Data lines
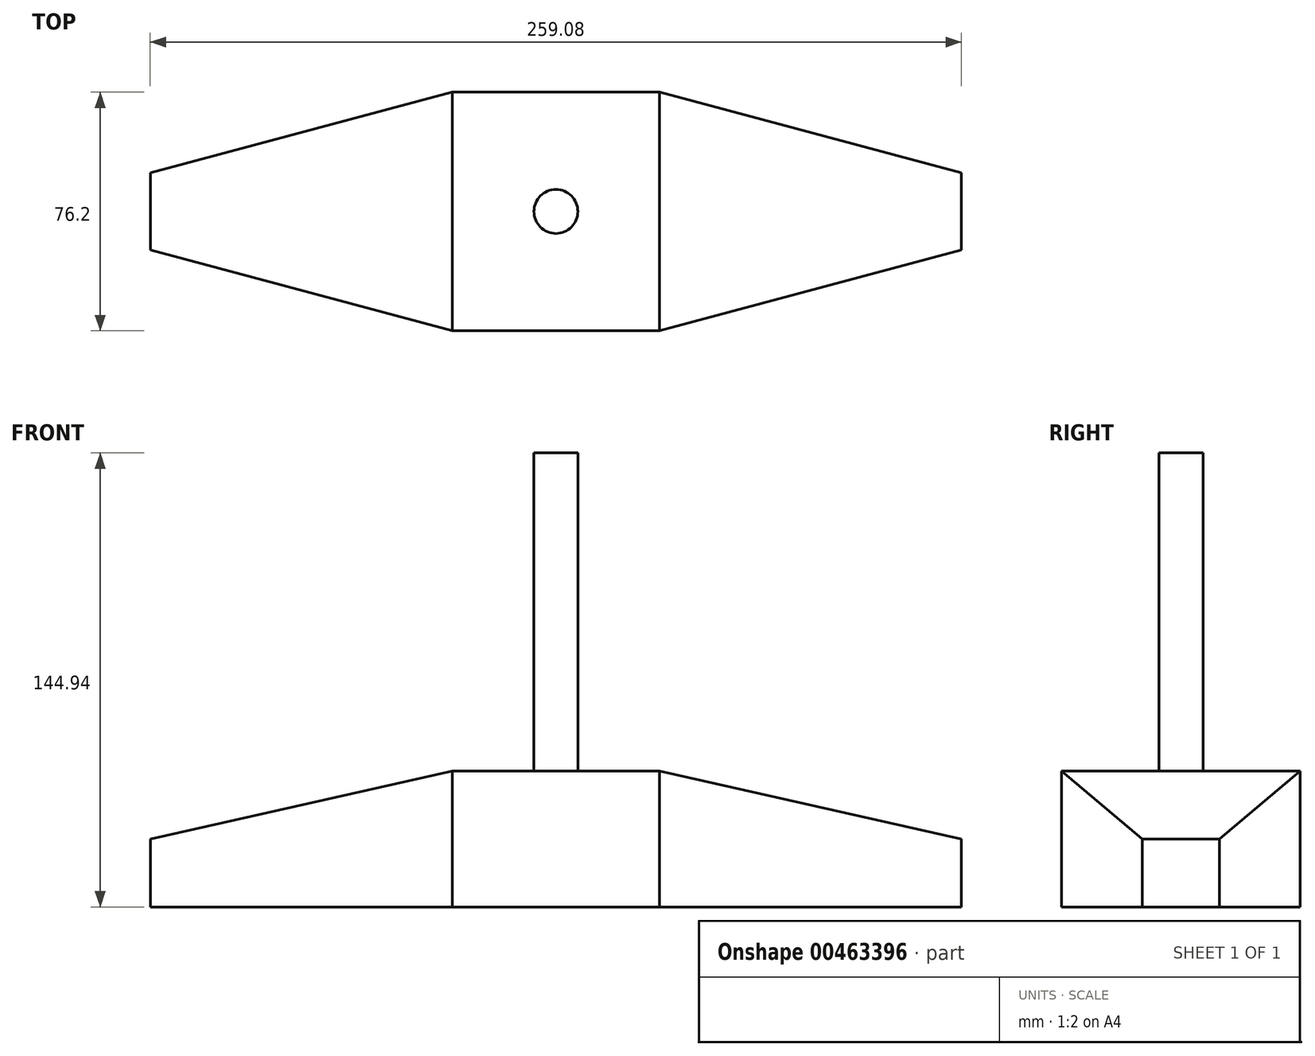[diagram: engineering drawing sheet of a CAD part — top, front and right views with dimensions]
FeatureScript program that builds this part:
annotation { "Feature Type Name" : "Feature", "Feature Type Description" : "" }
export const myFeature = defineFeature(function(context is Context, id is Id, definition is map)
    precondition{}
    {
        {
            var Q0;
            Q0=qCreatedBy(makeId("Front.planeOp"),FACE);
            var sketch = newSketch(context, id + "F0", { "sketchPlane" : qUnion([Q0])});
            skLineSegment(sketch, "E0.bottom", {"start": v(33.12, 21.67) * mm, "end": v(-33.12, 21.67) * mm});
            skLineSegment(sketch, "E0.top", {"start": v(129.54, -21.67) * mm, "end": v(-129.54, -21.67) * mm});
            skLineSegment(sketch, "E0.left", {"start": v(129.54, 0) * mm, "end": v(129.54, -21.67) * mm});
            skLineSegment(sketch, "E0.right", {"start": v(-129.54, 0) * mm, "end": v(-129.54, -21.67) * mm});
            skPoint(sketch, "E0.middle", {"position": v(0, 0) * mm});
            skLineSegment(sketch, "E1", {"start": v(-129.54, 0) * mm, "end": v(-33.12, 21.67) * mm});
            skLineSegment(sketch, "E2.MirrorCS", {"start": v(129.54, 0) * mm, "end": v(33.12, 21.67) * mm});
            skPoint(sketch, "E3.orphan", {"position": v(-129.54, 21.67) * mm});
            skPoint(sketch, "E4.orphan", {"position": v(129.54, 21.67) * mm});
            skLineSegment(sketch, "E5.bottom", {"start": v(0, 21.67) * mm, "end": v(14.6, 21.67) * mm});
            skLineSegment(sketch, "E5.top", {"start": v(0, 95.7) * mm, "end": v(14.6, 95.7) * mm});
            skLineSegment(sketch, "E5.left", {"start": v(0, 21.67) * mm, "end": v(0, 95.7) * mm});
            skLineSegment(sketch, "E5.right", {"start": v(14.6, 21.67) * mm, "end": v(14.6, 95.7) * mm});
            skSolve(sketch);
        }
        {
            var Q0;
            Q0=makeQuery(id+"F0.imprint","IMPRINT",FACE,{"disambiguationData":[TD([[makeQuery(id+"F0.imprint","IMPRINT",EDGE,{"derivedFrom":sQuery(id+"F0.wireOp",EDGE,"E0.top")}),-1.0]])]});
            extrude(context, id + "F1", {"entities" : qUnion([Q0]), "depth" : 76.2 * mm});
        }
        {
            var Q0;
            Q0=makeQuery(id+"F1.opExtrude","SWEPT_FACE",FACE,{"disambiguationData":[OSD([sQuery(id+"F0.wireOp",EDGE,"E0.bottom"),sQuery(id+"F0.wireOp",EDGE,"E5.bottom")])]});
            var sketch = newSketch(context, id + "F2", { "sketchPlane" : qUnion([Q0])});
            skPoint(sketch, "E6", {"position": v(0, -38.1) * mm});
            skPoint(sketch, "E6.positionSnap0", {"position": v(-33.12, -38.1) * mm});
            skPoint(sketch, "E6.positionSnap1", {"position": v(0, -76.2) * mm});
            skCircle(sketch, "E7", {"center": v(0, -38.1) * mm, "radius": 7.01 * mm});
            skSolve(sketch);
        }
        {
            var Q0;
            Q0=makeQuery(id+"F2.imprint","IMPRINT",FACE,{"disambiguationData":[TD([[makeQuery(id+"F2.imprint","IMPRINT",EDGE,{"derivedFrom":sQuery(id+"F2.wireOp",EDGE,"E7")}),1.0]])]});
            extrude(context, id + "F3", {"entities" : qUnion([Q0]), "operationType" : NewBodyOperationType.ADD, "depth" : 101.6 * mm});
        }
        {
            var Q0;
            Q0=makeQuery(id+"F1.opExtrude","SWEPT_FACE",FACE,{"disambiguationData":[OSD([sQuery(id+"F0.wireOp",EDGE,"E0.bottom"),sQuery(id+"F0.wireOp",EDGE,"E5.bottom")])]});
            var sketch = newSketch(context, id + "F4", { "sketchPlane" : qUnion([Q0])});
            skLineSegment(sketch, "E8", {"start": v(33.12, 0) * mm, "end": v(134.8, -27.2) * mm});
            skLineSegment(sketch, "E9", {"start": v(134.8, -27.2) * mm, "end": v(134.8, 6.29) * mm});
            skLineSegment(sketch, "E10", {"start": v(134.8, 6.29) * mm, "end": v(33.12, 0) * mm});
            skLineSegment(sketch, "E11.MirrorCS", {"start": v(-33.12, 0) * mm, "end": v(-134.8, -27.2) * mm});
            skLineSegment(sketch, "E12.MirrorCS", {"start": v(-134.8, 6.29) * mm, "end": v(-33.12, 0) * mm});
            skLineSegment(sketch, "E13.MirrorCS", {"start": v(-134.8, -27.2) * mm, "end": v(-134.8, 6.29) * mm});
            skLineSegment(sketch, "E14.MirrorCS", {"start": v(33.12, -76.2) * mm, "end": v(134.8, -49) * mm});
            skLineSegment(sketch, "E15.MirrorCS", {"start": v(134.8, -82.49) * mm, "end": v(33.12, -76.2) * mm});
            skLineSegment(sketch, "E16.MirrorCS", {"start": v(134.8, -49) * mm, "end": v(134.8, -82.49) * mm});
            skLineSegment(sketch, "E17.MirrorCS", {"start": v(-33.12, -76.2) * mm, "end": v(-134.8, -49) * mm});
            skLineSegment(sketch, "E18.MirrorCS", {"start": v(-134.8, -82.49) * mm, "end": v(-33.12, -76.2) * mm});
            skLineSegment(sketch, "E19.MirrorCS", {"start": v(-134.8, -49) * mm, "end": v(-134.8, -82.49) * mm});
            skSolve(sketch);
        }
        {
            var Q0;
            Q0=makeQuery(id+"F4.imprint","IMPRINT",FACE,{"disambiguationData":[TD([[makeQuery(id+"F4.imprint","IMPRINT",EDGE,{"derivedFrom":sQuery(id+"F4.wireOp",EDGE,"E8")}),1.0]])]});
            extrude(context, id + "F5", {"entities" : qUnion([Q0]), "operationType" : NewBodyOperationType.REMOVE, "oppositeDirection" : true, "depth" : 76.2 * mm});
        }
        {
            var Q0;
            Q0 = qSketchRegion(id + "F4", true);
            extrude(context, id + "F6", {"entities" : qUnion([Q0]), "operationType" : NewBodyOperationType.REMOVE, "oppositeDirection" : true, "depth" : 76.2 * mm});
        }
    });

Problem to work on
Tally the lines in the records that contain the string "IMPRINT", treating case as significant, and give only the resulting number.

Result of this task
3